On Mr. Manie van Zyl’s farm Plaatkop the birds used to pick off the apricot flowers and eat the fruit every year. Traditional scarecrows, like the boom canon or die doll with the hat on, just didn’t work.
Manie noticed that the birds were sensitive to light flashes and a few years ago he started experimenting to get the whole spectrum of rainbow colours in. First he made a prism of Perspex, which he filled with water. He got the colours when the sun shone on it, but there were several problems with making it watertight and getting the angle right.
Then he got the idea to make something that turned or spinned, but for this he needed a battery and electrical motor. So he designed a device that spins in the wind and it works brilliantly. He bolted three arms to an old electric polisher’s spinning disc and on each arm, a stainless steel bowl. Each bowl has a diameter of 16 cm and serves to catch the wind.
The disc with the bowls was attached to the top of a pole and a light breeze causes it to spin.

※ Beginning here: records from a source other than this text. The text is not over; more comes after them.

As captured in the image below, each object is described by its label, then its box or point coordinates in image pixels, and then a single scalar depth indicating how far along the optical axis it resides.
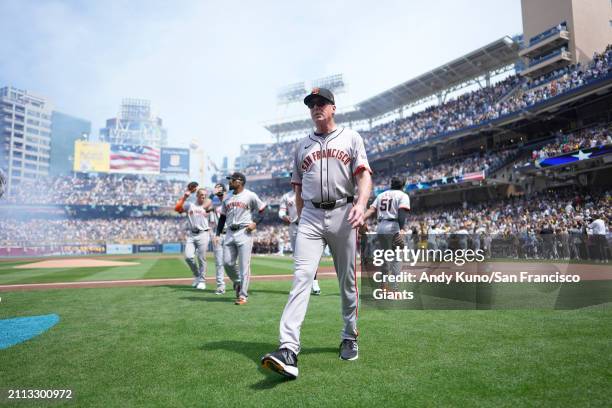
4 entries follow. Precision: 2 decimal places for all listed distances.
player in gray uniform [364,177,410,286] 6.77
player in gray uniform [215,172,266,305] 6.97
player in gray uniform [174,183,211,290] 9.24
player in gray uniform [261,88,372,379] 3.40
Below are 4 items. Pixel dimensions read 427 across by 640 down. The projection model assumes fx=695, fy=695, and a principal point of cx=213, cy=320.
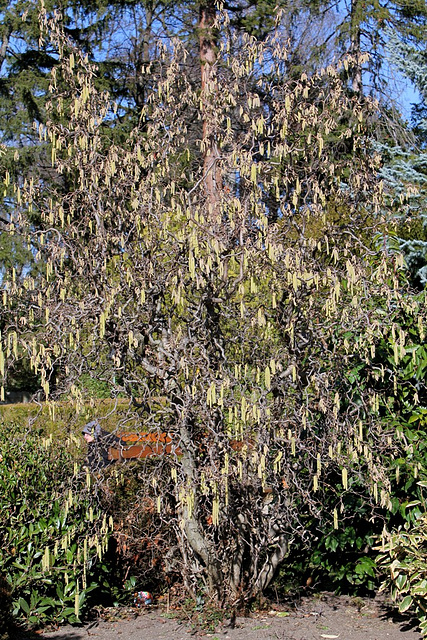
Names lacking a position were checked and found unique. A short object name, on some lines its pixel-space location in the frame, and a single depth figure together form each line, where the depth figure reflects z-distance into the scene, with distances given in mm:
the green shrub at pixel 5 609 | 4148
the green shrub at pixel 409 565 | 4254
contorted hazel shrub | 4219
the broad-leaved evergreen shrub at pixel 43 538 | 4602
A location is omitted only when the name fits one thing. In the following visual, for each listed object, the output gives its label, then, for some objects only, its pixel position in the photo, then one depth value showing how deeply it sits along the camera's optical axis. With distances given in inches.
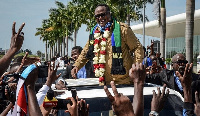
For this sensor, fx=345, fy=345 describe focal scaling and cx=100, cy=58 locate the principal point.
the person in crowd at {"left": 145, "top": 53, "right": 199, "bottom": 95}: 192.7
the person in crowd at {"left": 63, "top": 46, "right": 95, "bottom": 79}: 267.1
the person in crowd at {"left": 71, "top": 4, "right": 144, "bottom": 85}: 197.6
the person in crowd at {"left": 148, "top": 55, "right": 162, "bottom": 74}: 226.5
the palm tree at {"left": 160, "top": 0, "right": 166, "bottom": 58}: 742.5
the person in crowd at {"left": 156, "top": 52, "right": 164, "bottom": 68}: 387.9
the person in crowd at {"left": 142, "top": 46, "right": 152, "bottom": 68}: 335.9
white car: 146.4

Then he realised that a CD has all the colours of the rainbow when it spins around in the sun. The CD’s were attached to the back of the bowls and it worked like a charm.
The cost of the entire device was about ZMK16 for the three bowls. The other parts were found amongst the scrap iron on the farm. Manie says one needs two of these devices – one on the eastern side and one on the western side of an orchard.